Degree Type

Thesis

Degree Name

Bachelor of Arts (BA)

Date Information

December 2016

Department

History

First Advisor

Dane Morrison

Abstract

When most people think of the American Revolution, they think of the rebellion by the American colonies to break away from the Parliamentary tyranny happening in the British Government through the taxation policies enforced without the colonists’ representation in Parliament. Many people do not realize that across the sea where the tyranny was coming from, there were also members in Parliament fighting against the taxation policies. These members, called the “Americanists,” were mostly members of the House of Commons. Among their most eminent members were Edmund Burke, Isaac Barré, and Charles James Fox.

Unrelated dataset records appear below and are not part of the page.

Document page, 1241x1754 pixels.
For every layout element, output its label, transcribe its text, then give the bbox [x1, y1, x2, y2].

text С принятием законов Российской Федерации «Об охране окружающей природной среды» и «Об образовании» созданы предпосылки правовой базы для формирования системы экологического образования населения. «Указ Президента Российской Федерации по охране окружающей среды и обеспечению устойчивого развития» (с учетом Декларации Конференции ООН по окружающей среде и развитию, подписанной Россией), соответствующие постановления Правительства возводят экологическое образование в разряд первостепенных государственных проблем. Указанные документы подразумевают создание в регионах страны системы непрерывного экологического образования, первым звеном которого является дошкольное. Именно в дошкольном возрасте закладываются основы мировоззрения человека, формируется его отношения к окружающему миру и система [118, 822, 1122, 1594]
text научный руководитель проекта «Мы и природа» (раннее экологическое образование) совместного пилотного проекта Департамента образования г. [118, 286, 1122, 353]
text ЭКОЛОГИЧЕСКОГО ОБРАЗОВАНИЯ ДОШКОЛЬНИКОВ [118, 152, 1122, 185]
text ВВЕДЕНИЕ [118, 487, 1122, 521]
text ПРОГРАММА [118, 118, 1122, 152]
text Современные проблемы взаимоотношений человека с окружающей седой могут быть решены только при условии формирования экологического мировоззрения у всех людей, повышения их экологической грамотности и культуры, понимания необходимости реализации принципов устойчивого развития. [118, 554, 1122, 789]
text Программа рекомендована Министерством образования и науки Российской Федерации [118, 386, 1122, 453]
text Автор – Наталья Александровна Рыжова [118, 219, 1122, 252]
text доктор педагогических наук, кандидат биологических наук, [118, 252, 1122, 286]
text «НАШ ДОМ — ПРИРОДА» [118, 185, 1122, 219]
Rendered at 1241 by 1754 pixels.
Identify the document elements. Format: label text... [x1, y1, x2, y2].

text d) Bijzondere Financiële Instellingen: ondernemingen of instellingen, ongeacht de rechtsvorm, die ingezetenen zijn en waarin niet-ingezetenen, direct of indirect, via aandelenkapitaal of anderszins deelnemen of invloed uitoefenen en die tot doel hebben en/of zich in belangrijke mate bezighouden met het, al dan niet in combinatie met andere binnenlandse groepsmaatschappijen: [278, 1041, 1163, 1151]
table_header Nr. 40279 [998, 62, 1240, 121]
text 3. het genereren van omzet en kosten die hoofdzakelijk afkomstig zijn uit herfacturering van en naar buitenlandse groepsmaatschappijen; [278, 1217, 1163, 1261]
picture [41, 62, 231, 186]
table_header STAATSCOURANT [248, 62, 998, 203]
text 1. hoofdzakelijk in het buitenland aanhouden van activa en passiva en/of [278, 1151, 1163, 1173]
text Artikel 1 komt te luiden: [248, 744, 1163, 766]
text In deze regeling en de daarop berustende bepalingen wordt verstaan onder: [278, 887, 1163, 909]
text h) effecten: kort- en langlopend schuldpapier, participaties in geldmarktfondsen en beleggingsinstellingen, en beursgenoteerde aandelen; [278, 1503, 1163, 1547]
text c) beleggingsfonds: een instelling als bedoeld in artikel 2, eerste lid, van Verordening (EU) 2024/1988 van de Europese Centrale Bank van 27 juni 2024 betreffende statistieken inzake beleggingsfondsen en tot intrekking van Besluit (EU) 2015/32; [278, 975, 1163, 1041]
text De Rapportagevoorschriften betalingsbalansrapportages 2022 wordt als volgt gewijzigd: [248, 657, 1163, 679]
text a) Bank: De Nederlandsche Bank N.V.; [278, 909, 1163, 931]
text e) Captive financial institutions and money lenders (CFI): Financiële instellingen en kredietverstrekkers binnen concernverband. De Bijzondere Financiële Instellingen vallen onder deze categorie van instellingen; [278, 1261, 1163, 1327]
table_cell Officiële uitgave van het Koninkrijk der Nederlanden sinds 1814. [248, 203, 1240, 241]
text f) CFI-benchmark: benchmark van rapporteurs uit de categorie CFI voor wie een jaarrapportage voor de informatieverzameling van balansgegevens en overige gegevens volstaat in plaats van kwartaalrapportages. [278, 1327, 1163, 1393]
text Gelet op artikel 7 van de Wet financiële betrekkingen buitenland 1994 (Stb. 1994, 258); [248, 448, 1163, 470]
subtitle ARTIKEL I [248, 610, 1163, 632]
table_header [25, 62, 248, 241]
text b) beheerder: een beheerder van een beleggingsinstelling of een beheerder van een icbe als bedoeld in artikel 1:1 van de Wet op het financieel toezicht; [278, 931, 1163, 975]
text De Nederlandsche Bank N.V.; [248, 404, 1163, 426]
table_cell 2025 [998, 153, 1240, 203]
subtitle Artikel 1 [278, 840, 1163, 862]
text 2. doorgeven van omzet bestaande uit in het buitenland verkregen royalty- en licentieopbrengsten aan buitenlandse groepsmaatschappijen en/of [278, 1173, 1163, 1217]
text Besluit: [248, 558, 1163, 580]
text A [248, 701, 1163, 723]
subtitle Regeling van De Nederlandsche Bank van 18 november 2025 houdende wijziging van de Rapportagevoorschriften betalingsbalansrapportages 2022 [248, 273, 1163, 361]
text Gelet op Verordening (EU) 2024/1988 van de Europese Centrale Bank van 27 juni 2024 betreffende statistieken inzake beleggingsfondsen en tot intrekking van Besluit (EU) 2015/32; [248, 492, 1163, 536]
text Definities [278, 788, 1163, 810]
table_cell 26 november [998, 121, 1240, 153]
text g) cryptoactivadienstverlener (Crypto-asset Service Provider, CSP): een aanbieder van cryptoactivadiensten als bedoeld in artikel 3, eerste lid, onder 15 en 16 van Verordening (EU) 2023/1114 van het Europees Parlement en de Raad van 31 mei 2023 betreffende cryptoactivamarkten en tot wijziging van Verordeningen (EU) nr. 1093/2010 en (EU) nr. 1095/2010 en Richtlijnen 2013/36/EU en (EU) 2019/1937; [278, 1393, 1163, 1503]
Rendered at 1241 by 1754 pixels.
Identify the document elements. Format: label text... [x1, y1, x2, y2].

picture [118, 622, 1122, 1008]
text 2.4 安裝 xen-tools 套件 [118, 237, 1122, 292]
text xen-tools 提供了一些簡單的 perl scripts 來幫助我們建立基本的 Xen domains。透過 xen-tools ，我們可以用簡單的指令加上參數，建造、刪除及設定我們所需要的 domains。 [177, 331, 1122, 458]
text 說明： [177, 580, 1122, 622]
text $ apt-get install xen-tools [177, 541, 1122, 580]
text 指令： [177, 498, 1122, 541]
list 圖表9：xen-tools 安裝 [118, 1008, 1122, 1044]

This thesis analyzed Burke, Barré, and Fox’s motivations and role in Parliament using a variety of both primary and secondary sources including Parliamentary debates, letters, and research by other scholars. The main finding was that each member focused on the principle of the tax and the illegal actions Parliament was taking against the colonies. Each member wanted to bring peace between the Empire and colonies again, restoring the balance that revolved around trade and economic purposes. Parliament was warned by these members that the colonies would keep rebelling and eventually try to break away from the Empire, something the Empire could not afford to lose. Overall, The Americanists, not widely recognized, were essentially proponents of the American Revolution across the sea where the tyranny was coming from, contributing to the overall fight for American liberties and freedom.